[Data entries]
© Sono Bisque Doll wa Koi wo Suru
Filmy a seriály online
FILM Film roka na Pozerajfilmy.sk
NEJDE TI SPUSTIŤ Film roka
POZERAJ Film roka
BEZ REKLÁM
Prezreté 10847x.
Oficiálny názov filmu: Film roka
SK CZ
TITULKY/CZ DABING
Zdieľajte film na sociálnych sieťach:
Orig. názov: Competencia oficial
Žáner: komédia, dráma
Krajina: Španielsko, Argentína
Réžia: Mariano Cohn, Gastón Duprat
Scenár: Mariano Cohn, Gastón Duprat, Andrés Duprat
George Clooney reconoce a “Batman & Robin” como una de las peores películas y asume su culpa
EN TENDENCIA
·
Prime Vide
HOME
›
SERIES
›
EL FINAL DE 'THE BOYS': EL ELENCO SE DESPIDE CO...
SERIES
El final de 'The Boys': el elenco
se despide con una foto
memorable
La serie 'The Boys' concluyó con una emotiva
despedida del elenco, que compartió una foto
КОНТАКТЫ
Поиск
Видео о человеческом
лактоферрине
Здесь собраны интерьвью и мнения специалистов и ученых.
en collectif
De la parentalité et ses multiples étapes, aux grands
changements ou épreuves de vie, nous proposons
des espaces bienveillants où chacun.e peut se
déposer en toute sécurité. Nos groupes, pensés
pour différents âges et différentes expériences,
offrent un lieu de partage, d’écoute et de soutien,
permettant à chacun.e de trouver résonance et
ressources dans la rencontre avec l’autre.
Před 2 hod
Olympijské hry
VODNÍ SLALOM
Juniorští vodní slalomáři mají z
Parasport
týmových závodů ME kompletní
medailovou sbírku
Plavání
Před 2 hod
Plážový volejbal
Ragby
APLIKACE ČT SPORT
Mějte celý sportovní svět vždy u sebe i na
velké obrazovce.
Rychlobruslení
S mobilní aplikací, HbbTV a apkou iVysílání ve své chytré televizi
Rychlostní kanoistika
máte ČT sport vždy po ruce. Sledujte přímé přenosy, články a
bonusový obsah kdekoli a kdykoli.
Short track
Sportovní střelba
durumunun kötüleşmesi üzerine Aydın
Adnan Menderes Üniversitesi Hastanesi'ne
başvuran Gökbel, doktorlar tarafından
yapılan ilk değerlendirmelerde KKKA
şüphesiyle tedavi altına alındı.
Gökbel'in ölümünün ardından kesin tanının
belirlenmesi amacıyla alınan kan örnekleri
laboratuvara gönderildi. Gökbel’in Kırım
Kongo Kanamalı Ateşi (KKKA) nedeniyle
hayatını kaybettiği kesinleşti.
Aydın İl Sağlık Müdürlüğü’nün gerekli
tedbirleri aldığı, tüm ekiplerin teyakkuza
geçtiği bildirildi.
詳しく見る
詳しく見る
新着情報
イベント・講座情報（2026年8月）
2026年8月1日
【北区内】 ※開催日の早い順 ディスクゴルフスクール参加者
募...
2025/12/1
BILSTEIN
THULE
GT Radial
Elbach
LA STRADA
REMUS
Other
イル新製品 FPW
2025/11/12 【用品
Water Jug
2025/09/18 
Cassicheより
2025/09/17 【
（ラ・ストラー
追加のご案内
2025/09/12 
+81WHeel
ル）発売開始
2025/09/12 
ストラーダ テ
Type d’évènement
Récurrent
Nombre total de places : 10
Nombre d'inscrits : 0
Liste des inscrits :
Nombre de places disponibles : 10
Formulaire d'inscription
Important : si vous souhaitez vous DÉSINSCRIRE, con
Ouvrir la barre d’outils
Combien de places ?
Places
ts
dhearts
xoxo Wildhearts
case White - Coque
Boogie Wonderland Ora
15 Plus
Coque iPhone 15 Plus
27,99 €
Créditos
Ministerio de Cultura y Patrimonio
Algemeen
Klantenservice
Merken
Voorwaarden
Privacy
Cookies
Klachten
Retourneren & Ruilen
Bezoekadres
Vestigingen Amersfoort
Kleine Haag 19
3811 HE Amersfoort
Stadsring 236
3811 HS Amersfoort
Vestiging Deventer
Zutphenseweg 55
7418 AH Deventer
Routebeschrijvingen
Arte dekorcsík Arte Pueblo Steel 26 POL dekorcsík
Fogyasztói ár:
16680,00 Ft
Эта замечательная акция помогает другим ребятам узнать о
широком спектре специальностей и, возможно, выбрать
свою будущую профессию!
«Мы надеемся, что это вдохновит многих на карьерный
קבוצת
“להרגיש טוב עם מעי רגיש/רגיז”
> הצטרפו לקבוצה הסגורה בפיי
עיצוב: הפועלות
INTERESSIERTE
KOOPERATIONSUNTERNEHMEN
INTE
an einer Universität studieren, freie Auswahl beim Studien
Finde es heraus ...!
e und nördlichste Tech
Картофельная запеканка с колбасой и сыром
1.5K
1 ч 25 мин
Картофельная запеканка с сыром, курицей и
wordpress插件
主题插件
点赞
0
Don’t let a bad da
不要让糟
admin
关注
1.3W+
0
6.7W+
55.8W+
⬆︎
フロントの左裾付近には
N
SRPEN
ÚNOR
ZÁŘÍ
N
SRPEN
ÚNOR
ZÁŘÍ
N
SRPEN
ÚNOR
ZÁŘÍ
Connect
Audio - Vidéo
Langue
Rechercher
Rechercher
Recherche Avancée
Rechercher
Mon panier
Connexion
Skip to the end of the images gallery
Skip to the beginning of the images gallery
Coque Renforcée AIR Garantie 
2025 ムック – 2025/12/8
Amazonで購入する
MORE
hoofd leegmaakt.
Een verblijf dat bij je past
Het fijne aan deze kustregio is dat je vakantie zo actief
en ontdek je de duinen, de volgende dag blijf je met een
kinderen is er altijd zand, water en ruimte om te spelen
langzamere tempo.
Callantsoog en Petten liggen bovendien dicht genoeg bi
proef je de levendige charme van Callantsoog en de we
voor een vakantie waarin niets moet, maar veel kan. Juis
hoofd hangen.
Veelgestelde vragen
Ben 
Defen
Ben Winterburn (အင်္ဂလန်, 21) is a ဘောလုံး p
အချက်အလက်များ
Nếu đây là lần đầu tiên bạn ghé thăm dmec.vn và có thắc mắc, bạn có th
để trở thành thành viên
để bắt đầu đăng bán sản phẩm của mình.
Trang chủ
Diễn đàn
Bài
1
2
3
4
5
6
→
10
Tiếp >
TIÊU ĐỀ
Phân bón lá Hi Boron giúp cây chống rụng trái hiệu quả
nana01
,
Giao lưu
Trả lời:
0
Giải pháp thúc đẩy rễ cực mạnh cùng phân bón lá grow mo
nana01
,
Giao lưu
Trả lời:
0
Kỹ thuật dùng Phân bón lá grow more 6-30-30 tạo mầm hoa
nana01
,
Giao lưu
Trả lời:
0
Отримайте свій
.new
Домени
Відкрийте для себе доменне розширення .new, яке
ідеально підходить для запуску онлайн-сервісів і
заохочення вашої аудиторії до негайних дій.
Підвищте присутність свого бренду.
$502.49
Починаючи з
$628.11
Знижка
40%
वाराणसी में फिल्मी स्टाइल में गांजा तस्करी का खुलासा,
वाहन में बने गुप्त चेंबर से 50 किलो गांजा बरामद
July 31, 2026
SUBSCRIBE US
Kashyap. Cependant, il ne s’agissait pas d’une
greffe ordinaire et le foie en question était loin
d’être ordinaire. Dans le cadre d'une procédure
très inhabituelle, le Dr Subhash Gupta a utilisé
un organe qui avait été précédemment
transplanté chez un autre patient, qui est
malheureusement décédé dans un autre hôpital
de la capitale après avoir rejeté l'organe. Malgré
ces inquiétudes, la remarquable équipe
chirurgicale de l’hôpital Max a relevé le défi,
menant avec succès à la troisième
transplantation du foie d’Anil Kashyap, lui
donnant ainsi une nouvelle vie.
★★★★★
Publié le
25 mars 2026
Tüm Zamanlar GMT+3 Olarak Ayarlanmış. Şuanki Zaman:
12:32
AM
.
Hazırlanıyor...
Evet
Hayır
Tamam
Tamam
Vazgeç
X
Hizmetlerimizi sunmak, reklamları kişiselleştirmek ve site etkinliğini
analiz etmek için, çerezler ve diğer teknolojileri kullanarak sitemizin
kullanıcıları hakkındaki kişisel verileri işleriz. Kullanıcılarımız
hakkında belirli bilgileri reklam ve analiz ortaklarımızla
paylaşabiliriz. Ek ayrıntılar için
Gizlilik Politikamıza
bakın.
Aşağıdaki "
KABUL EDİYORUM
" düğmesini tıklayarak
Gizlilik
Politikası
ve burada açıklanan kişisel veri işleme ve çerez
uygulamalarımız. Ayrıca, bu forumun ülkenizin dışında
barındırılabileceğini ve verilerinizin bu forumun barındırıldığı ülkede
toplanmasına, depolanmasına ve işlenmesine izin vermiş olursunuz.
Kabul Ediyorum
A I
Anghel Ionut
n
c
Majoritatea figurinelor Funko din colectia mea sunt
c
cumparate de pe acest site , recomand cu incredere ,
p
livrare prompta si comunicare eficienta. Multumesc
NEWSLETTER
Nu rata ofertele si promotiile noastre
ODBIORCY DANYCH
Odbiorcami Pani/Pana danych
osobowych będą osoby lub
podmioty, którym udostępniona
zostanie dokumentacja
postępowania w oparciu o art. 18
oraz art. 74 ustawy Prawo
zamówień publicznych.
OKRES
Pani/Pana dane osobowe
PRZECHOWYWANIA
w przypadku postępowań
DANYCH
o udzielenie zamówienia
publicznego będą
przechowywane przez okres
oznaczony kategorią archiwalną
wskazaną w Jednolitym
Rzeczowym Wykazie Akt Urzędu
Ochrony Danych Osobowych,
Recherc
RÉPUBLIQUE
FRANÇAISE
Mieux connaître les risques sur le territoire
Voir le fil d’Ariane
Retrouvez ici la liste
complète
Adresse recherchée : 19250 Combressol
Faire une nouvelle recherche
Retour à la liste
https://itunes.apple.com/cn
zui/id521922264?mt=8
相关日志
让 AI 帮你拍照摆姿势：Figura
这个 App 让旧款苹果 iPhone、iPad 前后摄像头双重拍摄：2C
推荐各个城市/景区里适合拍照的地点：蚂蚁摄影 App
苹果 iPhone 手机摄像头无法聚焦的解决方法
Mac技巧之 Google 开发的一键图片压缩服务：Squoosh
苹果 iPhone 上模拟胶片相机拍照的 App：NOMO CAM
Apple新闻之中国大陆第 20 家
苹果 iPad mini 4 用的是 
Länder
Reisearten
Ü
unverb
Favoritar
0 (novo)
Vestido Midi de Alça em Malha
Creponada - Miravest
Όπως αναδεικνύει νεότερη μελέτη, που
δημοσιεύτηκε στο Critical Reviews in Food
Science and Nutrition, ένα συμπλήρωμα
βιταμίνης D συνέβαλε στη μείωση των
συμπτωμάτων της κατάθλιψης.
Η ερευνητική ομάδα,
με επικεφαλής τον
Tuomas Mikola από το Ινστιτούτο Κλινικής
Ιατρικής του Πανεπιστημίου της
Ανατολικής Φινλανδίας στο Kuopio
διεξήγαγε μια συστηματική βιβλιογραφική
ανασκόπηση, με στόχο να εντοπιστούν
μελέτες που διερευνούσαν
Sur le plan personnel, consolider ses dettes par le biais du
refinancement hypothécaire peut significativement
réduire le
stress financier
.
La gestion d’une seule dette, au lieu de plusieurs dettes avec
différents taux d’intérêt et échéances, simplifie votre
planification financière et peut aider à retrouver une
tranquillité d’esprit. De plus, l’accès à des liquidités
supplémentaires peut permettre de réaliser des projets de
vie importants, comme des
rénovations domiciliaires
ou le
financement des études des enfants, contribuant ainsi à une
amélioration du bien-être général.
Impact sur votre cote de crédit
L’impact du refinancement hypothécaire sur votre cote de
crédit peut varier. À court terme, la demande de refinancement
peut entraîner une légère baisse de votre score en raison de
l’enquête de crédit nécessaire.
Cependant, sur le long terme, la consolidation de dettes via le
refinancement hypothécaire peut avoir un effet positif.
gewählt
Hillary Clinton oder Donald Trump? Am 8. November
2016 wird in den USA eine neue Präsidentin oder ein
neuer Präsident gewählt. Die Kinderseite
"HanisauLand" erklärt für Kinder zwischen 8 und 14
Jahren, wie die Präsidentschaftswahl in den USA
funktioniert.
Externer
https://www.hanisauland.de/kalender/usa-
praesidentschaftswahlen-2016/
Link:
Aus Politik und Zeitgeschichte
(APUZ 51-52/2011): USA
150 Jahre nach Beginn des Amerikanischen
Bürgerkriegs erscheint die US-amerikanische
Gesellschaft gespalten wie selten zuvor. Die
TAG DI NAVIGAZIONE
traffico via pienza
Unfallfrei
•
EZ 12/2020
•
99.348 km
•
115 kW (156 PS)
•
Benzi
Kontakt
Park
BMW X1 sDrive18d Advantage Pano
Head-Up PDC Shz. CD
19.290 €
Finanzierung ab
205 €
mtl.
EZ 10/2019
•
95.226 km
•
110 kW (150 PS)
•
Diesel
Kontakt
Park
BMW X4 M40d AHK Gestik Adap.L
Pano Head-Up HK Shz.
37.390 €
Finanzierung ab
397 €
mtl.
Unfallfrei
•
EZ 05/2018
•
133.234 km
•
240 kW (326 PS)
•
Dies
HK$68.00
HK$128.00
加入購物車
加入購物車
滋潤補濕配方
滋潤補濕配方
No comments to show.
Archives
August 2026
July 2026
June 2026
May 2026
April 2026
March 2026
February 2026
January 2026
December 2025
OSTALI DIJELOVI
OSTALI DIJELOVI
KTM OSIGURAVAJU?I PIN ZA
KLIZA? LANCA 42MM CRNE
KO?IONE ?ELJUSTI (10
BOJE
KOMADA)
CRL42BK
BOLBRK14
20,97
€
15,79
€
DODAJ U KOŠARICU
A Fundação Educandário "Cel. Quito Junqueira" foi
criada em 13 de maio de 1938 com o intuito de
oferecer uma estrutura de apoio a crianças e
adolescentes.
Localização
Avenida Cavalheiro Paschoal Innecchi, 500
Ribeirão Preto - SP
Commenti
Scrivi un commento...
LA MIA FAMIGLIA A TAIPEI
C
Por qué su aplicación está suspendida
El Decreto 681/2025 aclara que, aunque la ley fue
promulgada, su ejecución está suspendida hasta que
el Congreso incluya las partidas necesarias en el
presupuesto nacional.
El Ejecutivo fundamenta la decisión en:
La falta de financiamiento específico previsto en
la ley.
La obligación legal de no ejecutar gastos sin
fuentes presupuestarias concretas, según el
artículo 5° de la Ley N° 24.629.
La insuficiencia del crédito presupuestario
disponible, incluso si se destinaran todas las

▶ **WHAT YOU NEED TO DO**:
Your task is to restate, word for word, only those lines above that fall between the line holding "przechowywane przez okres" and the line holding "Jahren, wie die", inclusive.

▶ **RESULT OF THIS TASK**:
przechowywane przez okres
oznaczony kategorią archiwalną
wskazaną w Jednolitym
Rzeczowym Wykazie Akt Urzędu
Ochrony Danych Osobowych,
Recherc
RÉPUBLIQUE
FRANÇAISE
Mieux connaître les risques sur le territoire
Voir le fil d’Ariane
Retrouvez ici la liste
complète
Adresse recherchée : 19250 Combressol
Faire une nouvelle recherche
Retour à la liste
https://itunes.apple.com/cn
zui/id521922264?mt=8
相关日志
让 AI 帮你拍照摆姿势：Figura
这个 App 让旧款苹果 iPhone、iPad 前后摄像头双重拍摄：2C
推荐各个城市/景区里适合拍照的地点：蚂蚁摄影 App
苹果 iPhone 手机摄像头无法聚焦的解决方法
Mac技巧之 Google 开发的一键图片压缩服务：Squoosh
苹果 iPhone 上模拟胶片相机拍照的 App：NOMO CAM
Apple新闻之中国大陆第 20 家
苹果 iPad mini 4 用的是 
Länder
Reisearten
Ü
unverb
Favoritar
0 (novo)
Vestido Midi de Alça em Malha
Creponada - Miravest
Όπως αναδεικνύει νεότερη μελέτη, που
δημοσιεύτηκε στο Critical Reviews in Food
Science and Nutrition, ένα συμπλήρωμα
βιταμίνης D συνέβαλε στη μείωση των
συμπτωμάτων της κατάθλιψης.
Η ερευνητική ομάδα,
με επικεφαλής τον
Tuomas Mikola από το Ινστιτούτο Κλινικής
Ιατρικής του Πανεπιστημίου της
Ανατολικής Φινλανδίας στο Kuopio
διεξήγαγε μια συστηματική βιβλιογραφική
ανασκόπηση, με στόχο να εντοπιστούν
μελέτες που διερευνούσαν
Sur le plan personnel, consolider ses dettes par le biais du
refinancement hypothécaire peut significativement
réduire le
stress financier
.
La gestion d’une seule dette, au lieu de plusieurs dettes avec
différents taux d’intérêt et échéances, simplifie votre
planification financière et peut aider à retrouver une
tranquillité d’esprit. De plus, l’accès à des liquidités
supplémentaires peut permettre de réaliser des projets de
vie importants, comme des
rénovations domiciliaires
ou le
financement des études des enfants, contribuant ainsi à une
amélioration du bien-être général.
Impact sur votre cote de crédit
L’impact du refinancement hypothécaire sur votre cote de
crédit peut varier. À court terme, la demande de refinancement
peut entraîner une légère baisse de votre score en raison de
l’enquête de crédit nécessaire.
Cependant, sur le long terme, la consolidation de dettes via le
refinancement hypothécaire peut avoir un effet positif.
gewählt
Hillary Clinton oder Donald Trump? Am 8. November
2016 wird in den USA eine neue Präsidentin oder ein
neuer Präsident gewählt. Die Kinderseite
"HanisauLand" erklärt für Kinder zwischen 8 und 14
Jahren, wie die Präsidentschaftswahl in den USA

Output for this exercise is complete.